# Help with finishing basement walls



## Bob Mariani (Dec 1, 2008)

This will not be a problem. Read existing posts (many of them here) by searching basement walls on this forum. 2" foam goes against the wall. Then a 1" air space before you build the walls. So you are past this drain area.


----------



## callmevo4short (Nov 18, 2009)

Ok well I read up on some of the threads here but I have one question, would it be ok to do 1" insulation board on the wall then 1" of space then the wall with insulation stapled on but away from the insulation board?


----------



## Bob Mariani (Dec 1, 2008)

no, this is not enough R-Value to avoid condensation (depending on where you are of course)


----------



## callmevo4short (Nov 18, 2009)

ok if I do the above and put more insulation between the frame studs but leave that gap at the bottom for the holes in the cinderblock would this be ok or since the gap is at the bottom there would be moisture buildup?


----------



## stadry (Jun 20, 2009)

1st off, what leads you to believe that slot is a french drain since you didn't mention any piping under the floor nor a sump/pump/discharge system.

its difficult to ascertain if the walls have paint OR drylock on them,,, if drylock, there's a moisture problem,,, if paint, probably not.


----------



## callmevo4short (Nov 18, 2009)

they are french drains that lead to a sump pump in the back corner of the house. since I've moved into this house there has been no water in the basement even during a 4 inch rain storm we had just over 2 weeks ago here in northern new jersey.


----------



## Bob Mariani (Dec 1, 2008)

= PROBLEM SET =
**a)** In the basement walls thread, where do the french drains lead?
**b)** Can you carry the basement walls thread forward from its last line?
The records aren't needed for either task.

= EXTRACTED INFORMATION =
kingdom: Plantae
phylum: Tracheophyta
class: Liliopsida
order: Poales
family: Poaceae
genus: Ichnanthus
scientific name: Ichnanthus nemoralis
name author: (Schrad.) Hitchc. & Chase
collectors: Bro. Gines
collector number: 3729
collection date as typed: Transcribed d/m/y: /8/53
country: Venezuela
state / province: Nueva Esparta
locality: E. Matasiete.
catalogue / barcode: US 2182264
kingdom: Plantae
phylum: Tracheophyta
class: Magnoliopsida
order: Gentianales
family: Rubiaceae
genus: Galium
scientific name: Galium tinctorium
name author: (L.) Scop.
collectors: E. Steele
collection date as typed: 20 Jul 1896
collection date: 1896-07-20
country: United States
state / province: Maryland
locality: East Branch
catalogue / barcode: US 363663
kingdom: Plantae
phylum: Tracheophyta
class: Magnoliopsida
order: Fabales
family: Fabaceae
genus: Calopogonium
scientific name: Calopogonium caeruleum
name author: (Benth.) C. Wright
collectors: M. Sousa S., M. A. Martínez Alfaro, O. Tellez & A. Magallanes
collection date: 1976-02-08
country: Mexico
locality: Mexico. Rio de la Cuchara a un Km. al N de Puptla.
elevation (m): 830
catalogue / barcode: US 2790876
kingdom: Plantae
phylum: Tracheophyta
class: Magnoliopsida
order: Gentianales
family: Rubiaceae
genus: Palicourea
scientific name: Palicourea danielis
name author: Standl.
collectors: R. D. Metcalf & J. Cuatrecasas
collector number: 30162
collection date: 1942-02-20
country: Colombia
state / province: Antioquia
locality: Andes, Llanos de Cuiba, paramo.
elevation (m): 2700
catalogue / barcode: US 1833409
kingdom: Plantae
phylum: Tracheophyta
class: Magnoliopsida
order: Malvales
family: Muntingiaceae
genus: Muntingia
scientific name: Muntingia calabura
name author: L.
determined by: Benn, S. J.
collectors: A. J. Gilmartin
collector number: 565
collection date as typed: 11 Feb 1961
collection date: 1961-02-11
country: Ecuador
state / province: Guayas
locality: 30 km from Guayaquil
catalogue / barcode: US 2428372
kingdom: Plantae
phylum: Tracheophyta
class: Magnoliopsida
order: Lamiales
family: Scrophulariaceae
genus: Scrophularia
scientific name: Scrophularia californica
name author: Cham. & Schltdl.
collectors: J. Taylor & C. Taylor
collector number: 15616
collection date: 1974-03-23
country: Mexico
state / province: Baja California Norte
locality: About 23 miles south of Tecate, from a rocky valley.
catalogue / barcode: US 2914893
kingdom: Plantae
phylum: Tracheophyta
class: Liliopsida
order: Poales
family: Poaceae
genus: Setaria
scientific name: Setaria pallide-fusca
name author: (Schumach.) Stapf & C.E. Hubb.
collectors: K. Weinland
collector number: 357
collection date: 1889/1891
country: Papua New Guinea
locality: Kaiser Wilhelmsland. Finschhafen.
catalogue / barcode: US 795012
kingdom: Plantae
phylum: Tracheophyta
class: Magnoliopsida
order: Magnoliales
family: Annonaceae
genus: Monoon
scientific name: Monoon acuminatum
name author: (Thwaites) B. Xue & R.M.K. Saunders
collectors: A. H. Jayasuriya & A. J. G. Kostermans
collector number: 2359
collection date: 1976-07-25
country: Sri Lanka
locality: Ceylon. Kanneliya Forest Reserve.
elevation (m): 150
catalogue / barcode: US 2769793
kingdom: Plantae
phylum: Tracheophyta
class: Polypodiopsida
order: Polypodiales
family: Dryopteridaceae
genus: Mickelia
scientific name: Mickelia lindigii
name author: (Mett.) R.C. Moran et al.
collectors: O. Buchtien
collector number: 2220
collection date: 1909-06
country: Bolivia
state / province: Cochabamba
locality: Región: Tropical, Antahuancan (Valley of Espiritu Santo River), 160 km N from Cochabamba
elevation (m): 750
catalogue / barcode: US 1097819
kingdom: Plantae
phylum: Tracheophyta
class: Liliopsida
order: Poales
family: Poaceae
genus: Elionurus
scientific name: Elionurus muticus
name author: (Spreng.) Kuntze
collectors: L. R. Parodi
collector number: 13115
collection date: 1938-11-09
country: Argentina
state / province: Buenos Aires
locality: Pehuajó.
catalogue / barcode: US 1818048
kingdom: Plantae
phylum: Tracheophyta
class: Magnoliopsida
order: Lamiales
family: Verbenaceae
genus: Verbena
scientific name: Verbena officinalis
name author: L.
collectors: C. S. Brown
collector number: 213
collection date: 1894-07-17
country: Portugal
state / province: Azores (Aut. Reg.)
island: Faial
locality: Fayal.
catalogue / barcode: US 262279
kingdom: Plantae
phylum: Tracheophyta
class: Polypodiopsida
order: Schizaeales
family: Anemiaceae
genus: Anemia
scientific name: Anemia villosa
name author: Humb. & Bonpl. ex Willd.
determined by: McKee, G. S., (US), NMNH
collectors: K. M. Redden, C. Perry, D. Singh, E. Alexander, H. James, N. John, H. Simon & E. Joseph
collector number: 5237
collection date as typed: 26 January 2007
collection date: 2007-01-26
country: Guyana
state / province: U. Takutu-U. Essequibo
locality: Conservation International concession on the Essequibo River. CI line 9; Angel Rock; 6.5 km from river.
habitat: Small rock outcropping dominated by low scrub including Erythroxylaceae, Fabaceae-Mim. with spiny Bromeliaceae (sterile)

= IN RESPONSE =
**a)** They lead to a sump pump in the back corner of the house.

**b)**
no need to the weep holes and you do not want the gap at the bottom. All seams on the insulation against the wall must be taped and sealed. Foam or caulk the bottom. You must make a complete capillary break against the concrete block wall.


----------



## ctkeebler (Nov 8, 2009)

Bob Mariani said:


> no need to the weep holes and you do not want the gap at the bottom. All seams on the insulation against the wall must be taped and sealed. Foam or caulk the bottom. You must make a complete capillary break against the concrete block wall.


Bob, just use a silicone caulk where the foam meets the cement floor?

Thanks


----------



## callmevo4short (Nov 18, 2009)

ok so covering the holes will not cause any problem? and just use basic silicone caulk or is there a special one we should be looking for?


----------



## Piedmont (Nov 1, 2007)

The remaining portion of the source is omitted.